• _Text section_:
★ ★ ★ ★ ★ ★ ★
Will it be followed by a glut-induced crash, at least in terms of
prices paid to grapegrowers by wineries? What policy and industry
responses would reduce that risk of over-investment in vineyards?
What were the contributors to this extraordinary success? Is the
expansion sustainable in terms of its demands on water and other
resources? What are the relative contributions of factors affecting
activities prior to as compared with after the farm gate? What are
the lessons for other agricultural and value-adding primary processing
industries seeking to become more internationally competitive?
This program seeks answers to these and related questions from
the perspective of the Australian industry. It uses a combination
of analytical economic history (back to 1850 in Austraila's case)
and formal projections modelling to 2010. Lessons will be sought
from previous booms, while model simulation results will show the
likely effects of various possible developments in domestic and
export markets, and of alternative tax and other policy changes.
The Australian wine industry's exports increased from less than
$50 million to more than $500 million p.a. or from less than 5%
to more than 30% of production during the past decade, and now exceed
$1 billion. The industry's Strategy 2025 targets Australia to become
5% of the world's wine market in 30 years, up from less than 2%
in the early 1990s. Grapegrowers and winemakers have shared the
benefits of growth so far, with the real value of wine production
up 90% and that of winegrape production up 150% over the past decade
(compared with only a 25% increase for the real value of other farm
production). But that sharing may not continue: grape prices may
well fall as the large areas of new plantings in Australia and elsewhere
come into production in the next few years.
★ ★ ★ ★ ★ ★ ★
• _Data_:
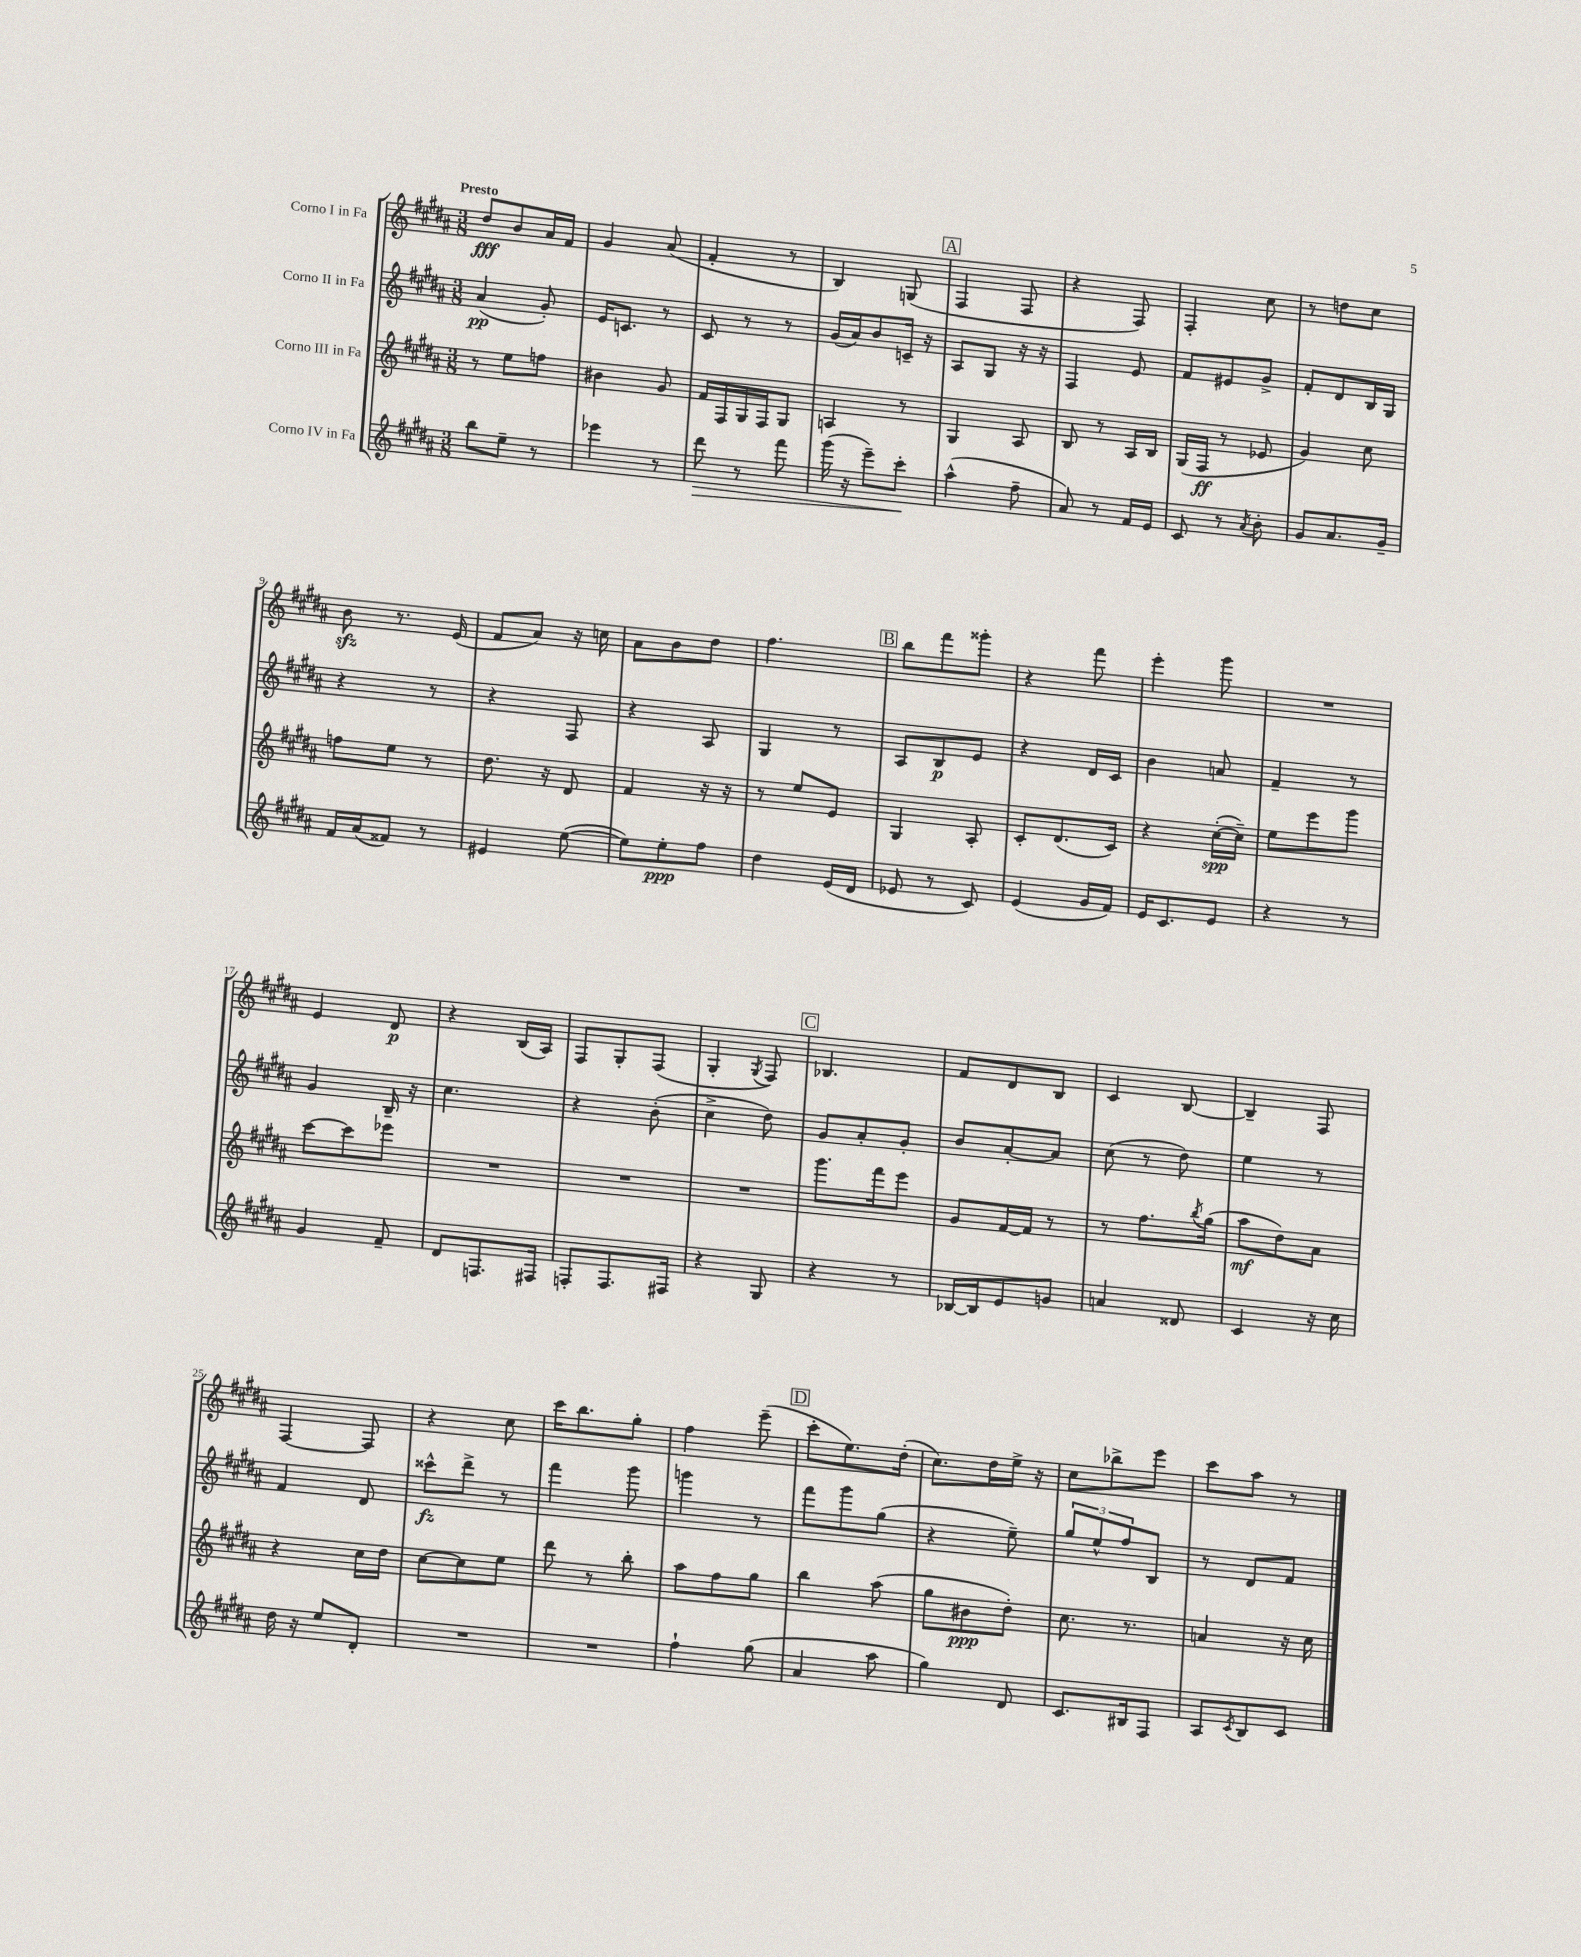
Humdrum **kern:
★ ★ ★ ★ ★ ★ ★
• _Objective 1_:
Answer these questions using the passage on the Australian wine industry:
(a) To what year does the program's analytical economic history reach back in Australia's case?
(b) What share of the world's wine market does the industry's Strategy 2025 target for Australia?
(c) By how much did the real value of winegrape production rise over the past decade?
• _Objective 2_:
Decide whether each statement agrees with the passage on the Australian wine industry. Answer yes or no, and quote the words that settle it.
(a) The program's projections modelling runs to 2010.
(b) The industry's exports now exceed $1 billion.
(c) The real value of other farm production grew faster than the real value of wine production.
• _Objective 3_: Write the next few sentences of the passage on the Australian wine industry, starting after its final sentence.
The listing comes from a separate source and has no connection to the passage on the Australian wine industry.

• _Expected output 1_:
(a) 1850
(b) 5%, to be reached in 30 years
(c) 150%

• _Expected output 2_:
(a) Yes: "formal projections modelling to 2010"
(b) Yes: "and now exceed $1 billion"
(c) No: "the real value of wine production up 90%" and "only a 25% increase for the real value of other farm production"

• _Expected output 3_:
Key outcomes from the research from an industry viewpoint will
be comprehensive data bases on the Australian and global wine markets,
and two purpose-built models for analysing issues of concern to
the industry (a general-equilibrium model of the Australian economy
with three grape and wine types, and a partial-equilibrium model
of the world wine market which includes bilateral trade between
the 40 countries/country groups spanning the world). Both models
are used to examine likely effects of economic growth, structural
changes and reforms to wine consumer taxes, producer subsidies,
and trade taxes and subsidies in Australia and elsewhere. The results
of that research, and of work on the implications of the Australia-European
Union Wine Agreement, will be used as inputs into the next round
of multilateral trade negotiations under the WTO which began at
the end of 1999.
The Program Co-ordinator is Professor
Kym Anderson. (Prof Anderson is currently on leave to the World
Bank.)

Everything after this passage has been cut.